Balaklava was mainly a cavalry action, and did far more credit to our soldiers' gallantry than to their commanders' generalship. It will ever be memorable for the glorious charge of the Light Brigade, who, in obedience to a bungled order, rode a mile and a half beneath a murderous fire against the Russian army in position. Faster and faster grew the pace, until with a cheer that was many a hero's death-cry, they broke right into the battery, sabred the gunners, and burst through a column of infantry. Then they paused, and cut their way back; but out of the six hundred who had ridden forth, not two hundred returned. 'It is magnificent, but it is not war,' was the comment of a French general. Inkermann, known as the Soldiers' Battle, was fought on a dark and drizzly morning of autumn. Taken unawares, and short of cartridges, 8000 British sustained for several hours a hand-to-hand fight against six times that number of Russians, till 6000 French came to their aid, and completed the rout of the enemy.

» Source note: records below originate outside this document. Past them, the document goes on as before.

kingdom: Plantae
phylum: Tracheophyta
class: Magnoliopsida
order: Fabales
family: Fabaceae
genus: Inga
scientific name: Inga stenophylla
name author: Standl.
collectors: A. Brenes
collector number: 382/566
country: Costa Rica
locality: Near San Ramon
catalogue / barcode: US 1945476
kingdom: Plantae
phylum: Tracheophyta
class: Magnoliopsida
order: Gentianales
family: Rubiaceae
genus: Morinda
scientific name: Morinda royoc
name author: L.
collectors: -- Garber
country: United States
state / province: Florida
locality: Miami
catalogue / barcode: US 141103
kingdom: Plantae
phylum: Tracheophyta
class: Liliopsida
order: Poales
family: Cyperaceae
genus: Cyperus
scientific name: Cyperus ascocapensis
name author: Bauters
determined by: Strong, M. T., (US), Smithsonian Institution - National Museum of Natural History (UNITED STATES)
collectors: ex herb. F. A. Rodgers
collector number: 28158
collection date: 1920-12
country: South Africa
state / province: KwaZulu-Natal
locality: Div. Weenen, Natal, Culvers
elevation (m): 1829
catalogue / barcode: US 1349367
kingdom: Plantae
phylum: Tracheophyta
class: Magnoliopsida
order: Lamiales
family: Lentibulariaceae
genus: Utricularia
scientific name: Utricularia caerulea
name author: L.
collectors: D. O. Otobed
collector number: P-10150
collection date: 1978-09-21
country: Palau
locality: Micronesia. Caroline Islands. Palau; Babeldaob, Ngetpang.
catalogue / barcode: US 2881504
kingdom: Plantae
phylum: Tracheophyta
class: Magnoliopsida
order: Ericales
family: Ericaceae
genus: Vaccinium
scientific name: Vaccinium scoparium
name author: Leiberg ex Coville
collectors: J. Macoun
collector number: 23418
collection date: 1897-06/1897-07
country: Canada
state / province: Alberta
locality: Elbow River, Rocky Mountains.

Throughout the ensuing winter, the allies, especially the British, suffered terrible hardships, owing partly to the rigour of the climate, but more to the shameful breakdown of the system for provisioning the army. The supplies of food, clothing, and other necessaries were often sent where they were not wanted. The hospitals, too, were frightfully mismanaged; barely 12 per cent. of our total loss in the war (20,656) dying in battle, the rest in hospital. To Florence Nightingale, a lady of gentle birth, was due the establishment of proper nursing in the military hospitals, not merely then, but thereafter.

The prodigious extent and strength of the fortifications of Sebastopol (q.v.), together with the skill and obstinacy of its defence, protracted the siege for nearly a twelvemonth, and rendered it well-nigh the greatest in history. In March 1855 died the Czar Nicholas, whose ambition was the cause of the contest; but under his son and successor, Alexander II., Russia continued to sustain the enormous drain on her population and resources. The trenches, or lines of attack, had drawn closer and closer to the Russian works, till at one point the foes were well within speaking distance; at last, on 8th September 1855, after a three days' tremendous cannonade by the allies, the French stormed and carried the Malakoff fort, the key of Sebastopol. That night the Russians evacuated the city, or rather its blazing ruins. Except for the surrender of Kars in Circassia, after its gallant defence by the Turks under Colonel Williams, a British officer, the war ended with the fall of Sebastopol. In March 1856 a treaty of peace was signed at Paris, by which Russia lost all she had gained or attempted to gain; but the article prohibiting Russia from building arsenals or having war-ships on the Black Sea (q.v.) was abrogated in 1871. See Kinglake's Invasion of the Crimea (8 vols. 1863-87), and books on the war by Sir E. Hamley (1891), Sir D. Lysons (1895), Sterling (1895), and Sir W. H. Russell (1855 and 1895).